» **Problem requirements**
Pull out every line in the data below that contains the string "monorepo".

» **Dataset content**
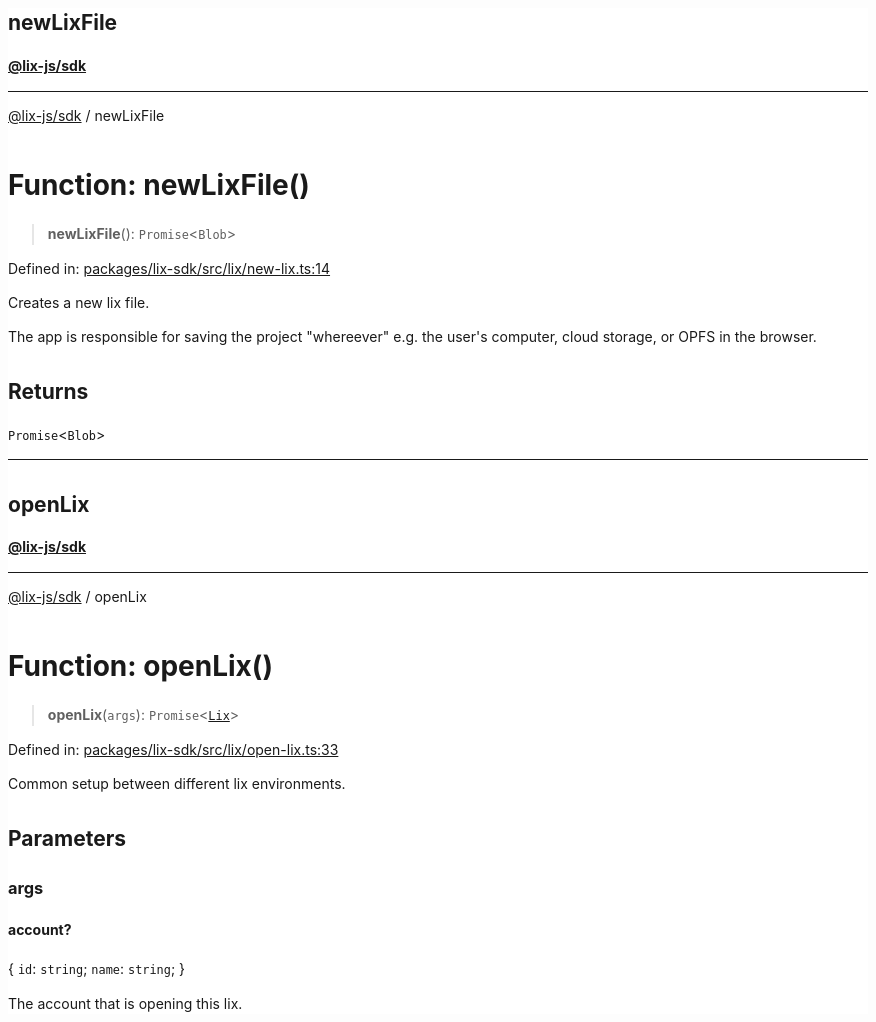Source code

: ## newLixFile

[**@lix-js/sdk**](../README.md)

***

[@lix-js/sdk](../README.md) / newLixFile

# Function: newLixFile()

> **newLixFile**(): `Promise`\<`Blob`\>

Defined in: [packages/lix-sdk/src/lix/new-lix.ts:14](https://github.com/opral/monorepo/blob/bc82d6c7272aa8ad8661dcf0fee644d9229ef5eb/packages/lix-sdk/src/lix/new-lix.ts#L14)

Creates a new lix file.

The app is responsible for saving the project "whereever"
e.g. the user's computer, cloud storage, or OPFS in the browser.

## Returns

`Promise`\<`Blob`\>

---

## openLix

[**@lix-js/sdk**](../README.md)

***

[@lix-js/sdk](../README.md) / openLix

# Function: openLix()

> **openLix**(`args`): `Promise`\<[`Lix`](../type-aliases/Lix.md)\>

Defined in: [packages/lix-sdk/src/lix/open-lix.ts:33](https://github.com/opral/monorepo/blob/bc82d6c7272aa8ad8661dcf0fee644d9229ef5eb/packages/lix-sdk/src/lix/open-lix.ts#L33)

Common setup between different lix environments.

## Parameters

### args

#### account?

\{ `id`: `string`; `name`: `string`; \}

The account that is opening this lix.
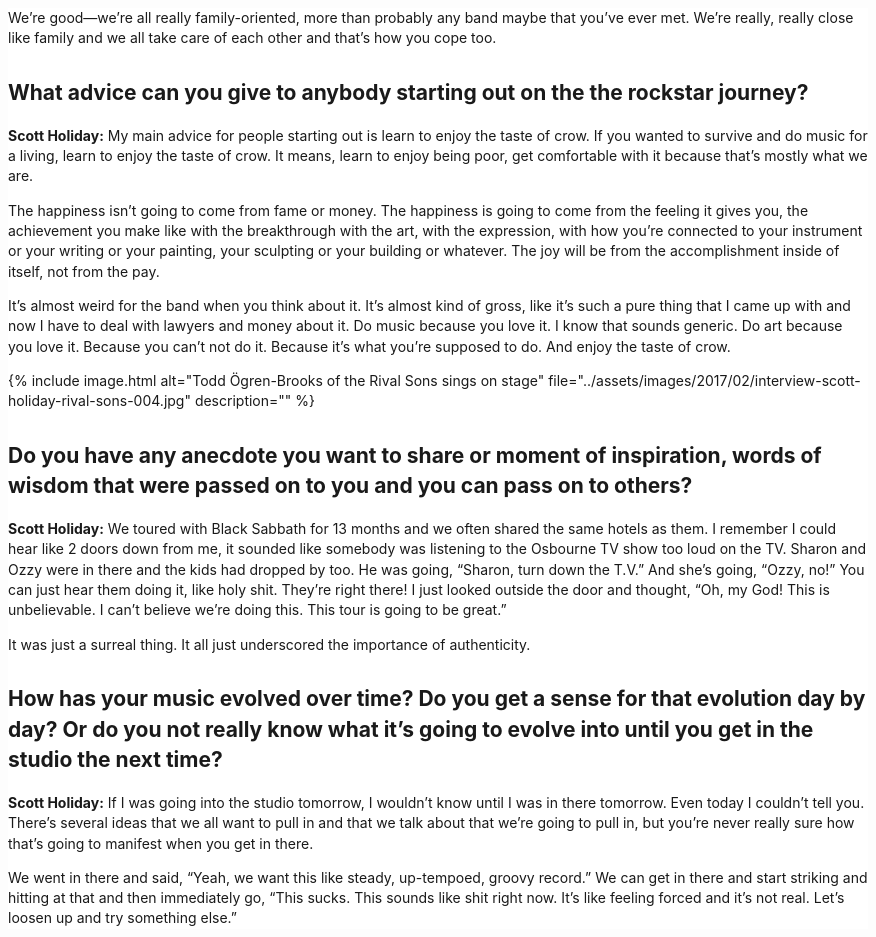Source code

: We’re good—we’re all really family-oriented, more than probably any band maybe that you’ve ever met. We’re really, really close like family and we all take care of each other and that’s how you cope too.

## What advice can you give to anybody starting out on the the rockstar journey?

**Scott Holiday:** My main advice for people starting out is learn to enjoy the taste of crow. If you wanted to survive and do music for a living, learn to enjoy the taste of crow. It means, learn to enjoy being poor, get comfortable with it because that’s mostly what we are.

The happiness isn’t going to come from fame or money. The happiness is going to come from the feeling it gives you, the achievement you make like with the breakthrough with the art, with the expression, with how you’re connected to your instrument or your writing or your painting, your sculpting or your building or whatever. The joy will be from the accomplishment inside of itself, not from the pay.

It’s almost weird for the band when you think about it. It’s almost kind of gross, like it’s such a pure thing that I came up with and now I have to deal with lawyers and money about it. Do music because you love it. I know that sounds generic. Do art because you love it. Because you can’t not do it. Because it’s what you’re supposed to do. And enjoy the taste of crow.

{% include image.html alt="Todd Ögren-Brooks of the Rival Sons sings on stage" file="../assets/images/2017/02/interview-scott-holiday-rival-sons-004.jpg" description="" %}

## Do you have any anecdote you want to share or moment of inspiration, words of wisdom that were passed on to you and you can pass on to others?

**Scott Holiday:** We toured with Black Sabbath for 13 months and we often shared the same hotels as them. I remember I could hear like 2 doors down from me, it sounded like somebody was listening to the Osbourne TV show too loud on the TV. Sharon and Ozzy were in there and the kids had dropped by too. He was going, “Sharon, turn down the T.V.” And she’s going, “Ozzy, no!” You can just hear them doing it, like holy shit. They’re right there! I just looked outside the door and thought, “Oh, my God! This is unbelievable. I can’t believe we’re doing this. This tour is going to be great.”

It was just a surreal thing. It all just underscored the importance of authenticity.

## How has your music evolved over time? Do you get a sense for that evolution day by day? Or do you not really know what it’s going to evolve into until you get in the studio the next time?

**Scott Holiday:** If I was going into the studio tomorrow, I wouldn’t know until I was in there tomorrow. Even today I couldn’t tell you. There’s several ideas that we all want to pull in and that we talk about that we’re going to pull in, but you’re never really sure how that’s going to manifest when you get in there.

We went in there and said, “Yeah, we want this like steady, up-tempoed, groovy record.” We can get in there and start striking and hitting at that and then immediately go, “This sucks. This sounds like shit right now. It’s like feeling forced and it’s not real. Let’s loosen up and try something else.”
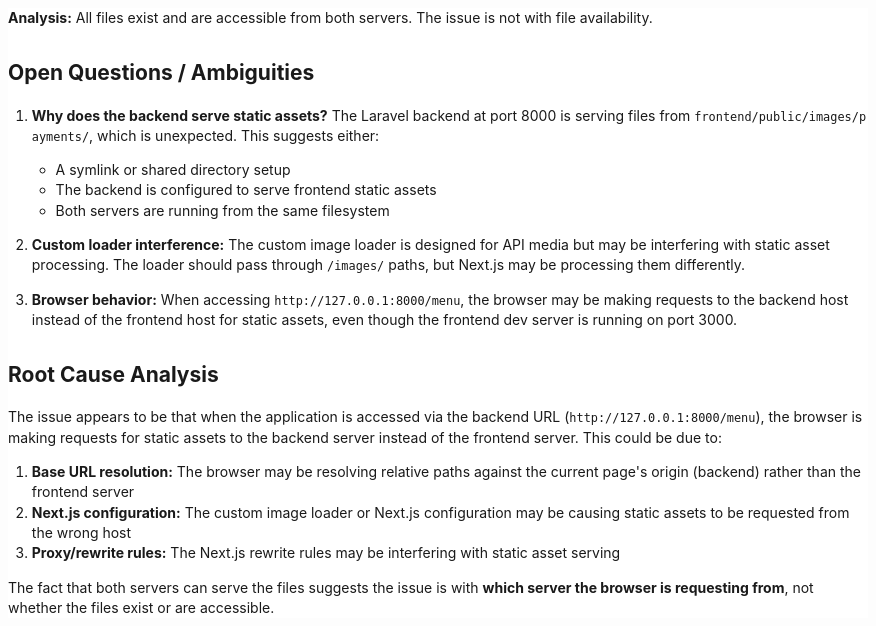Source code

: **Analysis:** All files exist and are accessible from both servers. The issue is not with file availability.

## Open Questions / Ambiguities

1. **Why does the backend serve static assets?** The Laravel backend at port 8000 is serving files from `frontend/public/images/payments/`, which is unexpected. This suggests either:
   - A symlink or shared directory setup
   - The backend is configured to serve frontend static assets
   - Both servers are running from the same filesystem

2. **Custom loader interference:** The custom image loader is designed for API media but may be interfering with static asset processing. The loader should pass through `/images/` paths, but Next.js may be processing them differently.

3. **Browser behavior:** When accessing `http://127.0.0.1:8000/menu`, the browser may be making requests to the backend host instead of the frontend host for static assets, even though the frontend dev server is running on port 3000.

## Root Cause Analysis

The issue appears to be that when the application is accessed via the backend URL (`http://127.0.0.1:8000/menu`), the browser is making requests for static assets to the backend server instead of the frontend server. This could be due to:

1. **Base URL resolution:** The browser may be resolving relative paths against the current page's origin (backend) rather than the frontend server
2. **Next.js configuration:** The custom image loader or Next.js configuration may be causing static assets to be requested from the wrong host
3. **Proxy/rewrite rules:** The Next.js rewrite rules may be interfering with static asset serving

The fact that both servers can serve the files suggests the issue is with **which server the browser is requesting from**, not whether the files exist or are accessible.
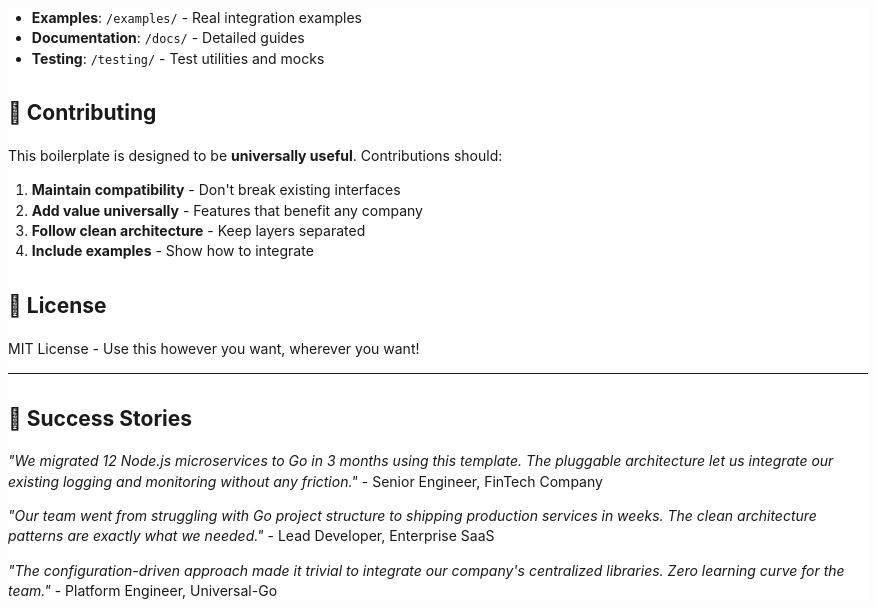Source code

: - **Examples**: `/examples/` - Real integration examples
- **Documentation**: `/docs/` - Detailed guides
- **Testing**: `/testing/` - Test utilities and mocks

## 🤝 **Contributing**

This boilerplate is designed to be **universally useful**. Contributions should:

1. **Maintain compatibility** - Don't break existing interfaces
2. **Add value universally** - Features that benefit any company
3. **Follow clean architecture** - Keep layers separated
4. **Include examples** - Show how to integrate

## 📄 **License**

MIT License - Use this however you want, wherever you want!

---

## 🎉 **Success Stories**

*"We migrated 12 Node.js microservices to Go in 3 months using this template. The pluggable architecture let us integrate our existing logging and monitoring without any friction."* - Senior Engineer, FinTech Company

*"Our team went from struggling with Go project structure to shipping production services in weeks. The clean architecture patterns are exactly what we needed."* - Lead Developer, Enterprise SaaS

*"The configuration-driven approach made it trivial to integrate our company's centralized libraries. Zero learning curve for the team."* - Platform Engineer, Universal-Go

» **Output**
Defined in: [packages/lix-sdk/src/lix/new-lix.ts:14](https://github.com/opral/monorepo/blob/bc82d6c7272aa8ad8661dcf0fee644d9229ef5eb/packages/lix-sdk/src/lix/new-lix.ts#L14)
Defined in: [packages/lix-sdk/src/lix/open-lix.ts:33](https://github.com/opral/monorepo/blob/bc82d6c7272aa8ad8661dcf0fee644d9229ef5eb/packages/lix-sdk/src/lix/open-lix.ts#L33)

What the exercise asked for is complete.